### TASK OBJECTIVE
In the stretch from the line containing "Antes de utiliza" through the line containing "unumgänglich. Schließlich ändert sich die", change "Reviews" to "Besprechungen" and give back only those lines, with everything else unchanged and the pictures left out.

### INFORMATION PROVIDED
=== Section Start ===

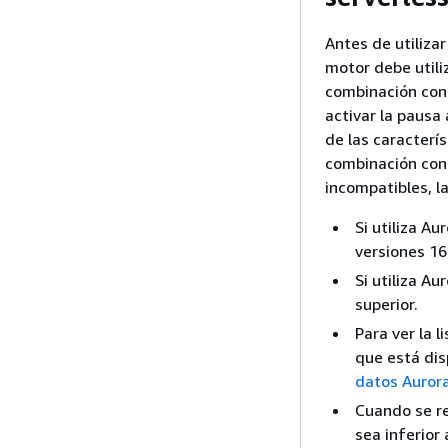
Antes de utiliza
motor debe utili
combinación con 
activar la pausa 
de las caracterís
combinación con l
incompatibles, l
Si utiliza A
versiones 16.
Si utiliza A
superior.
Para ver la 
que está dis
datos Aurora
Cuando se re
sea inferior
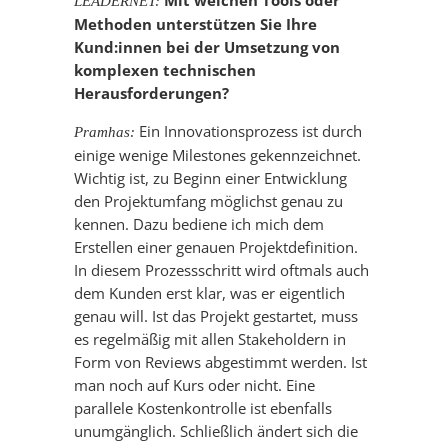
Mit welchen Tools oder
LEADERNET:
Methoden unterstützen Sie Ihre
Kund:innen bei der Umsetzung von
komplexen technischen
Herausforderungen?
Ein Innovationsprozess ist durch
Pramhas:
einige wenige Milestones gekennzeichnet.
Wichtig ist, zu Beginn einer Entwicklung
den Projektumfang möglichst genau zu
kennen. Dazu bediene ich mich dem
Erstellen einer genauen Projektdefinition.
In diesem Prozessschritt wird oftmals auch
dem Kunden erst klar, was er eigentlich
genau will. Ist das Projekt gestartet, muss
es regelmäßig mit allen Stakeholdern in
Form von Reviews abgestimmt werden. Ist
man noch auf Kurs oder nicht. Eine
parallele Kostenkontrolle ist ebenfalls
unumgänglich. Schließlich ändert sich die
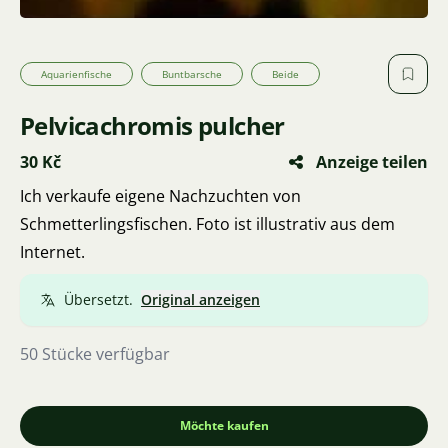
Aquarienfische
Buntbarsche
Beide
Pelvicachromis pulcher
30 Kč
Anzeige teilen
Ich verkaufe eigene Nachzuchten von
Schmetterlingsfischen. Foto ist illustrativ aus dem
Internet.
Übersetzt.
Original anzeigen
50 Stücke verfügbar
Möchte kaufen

=== Section End ===
=== Section Start ===

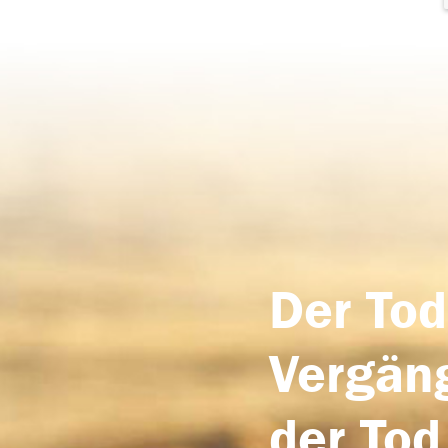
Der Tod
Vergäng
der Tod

=== Section End ===
=== Section Start ===

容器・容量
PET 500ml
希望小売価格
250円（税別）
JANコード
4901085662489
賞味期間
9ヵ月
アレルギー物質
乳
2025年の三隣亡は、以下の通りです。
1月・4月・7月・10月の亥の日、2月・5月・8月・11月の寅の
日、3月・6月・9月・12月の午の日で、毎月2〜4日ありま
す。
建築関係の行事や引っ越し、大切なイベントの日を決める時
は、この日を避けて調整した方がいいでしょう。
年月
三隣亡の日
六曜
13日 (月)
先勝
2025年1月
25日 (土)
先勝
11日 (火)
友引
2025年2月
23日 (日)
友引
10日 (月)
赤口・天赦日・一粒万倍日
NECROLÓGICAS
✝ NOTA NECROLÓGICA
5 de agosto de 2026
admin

=== Section End ===

### EXERCISE RESULT
Antes de utiliza
motor debe utili
combinación con 
activar la pausa 
de las caracterís
combinación con l
incompatibles, l
Si utiliza A
versiones 16.
Si utiliza A
superior.
Para ver la 
que está dis
datos Aurora
Cuando se re
sea inferior
Mit welchen Tools oder
LEADERNET:
Methoden unterstützen Sie Ihre
Kund:innen bei der Umsetzung von
komplexen technischen
Herausforderungen?
Ein Innovationsprozess ist durch
Pramhas:
einige wenige Milestones gekennzeichnet.
Wichtig ist, zu Beginn einer Entwicklung
den Projektumfang möglichst genau zu
kennen. Dazu bediene ich mich dem
Erstellen einer genauen Projektdefinition.
In diesem Prozessschritt wird oftmals auch
dem Kunden erst klar, was er eigentlich
genau will. Ist das Projekt gestartet, muss
es regelmäßig mit allen Stakeholdern in
Form von Besprechungen abgestimmt werden. Ist
man noch auf Kurs oder nicht. Eine
parallele Kostenkontrolle ist ebenfalls
unumgänglich. Schließlich ändert sich die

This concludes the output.